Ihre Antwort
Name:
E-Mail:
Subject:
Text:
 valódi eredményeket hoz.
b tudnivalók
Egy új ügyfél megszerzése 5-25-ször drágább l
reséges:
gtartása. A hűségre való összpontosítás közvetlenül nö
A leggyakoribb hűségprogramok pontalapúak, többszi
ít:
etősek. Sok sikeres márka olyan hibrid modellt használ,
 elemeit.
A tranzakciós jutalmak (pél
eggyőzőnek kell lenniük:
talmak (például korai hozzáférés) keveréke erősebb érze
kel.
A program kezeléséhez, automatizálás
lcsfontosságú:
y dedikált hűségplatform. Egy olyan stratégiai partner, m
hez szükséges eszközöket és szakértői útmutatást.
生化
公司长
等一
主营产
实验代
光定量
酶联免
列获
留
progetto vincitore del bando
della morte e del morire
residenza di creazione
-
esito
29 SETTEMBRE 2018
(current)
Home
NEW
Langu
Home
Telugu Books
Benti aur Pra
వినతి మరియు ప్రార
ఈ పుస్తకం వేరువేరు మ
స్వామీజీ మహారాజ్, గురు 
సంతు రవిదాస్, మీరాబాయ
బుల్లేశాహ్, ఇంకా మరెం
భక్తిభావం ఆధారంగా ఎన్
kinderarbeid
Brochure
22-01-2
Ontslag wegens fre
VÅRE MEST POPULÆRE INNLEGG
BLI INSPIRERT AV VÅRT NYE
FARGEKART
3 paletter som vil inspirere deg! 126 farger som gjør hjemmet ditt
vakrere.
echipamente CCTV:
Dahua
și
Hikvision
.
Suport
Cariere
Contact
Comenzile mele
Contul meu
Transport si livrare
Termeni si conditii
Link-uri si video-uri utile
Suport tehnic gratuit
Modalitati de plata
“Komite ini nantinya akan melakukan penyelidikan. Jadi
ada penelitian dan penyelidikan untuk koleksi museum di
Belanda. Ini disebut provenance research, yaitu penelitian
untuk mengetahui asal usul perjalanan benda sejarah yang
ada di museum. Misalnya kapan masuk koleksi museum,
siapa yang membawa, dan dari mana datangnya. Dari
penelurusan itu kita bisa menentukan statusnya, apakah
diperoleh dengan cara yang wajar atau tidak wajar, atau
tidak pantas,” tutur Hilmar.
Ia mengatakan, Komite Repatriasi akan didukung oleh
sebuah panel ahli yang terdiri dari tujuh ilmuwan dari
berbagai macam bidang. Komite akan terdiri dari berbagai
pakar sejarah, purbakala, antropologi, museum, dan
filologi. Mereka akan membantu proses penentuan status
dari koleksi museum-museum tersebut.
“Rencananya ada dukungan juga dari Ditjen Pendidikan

● ● ● ● ●

## PROBLEM TO WORK ON
Please, from the material above, copy only the lines from the line with "A leggyakoribb hűségprogramok" up to and including the line with "Telugu Books", exactly as written.

## WRITTEN ANSWER
A leggyakoribb hűségprogramok pontalapúak, többszi
ít:
etősek. Sok sikeres márka olyan hibrid modellt használ,
 elemeit.
A tranzakciós jutalmak (pél
eggyőzőnek kell lenniük:
talmak (például korai hozzáférés) keveréke erősebb érze
kel.
A program kezeléséhez, automatizálás
lcsfontosságú:
y dedikált hűségplatform. Egy olyan stratégiai partner, m
hez szükséges eszközöket és szakértői útmutatást.
生化
公司长
等一
主营产
实验代
光定量
酶联免
列获
留
progetto vincitore del bando
della morte e del morire
residenza di creazione
-
esito
29 SETTEMBRE 2018
(current)
Home
NEW
Langu
Home
Telugu Books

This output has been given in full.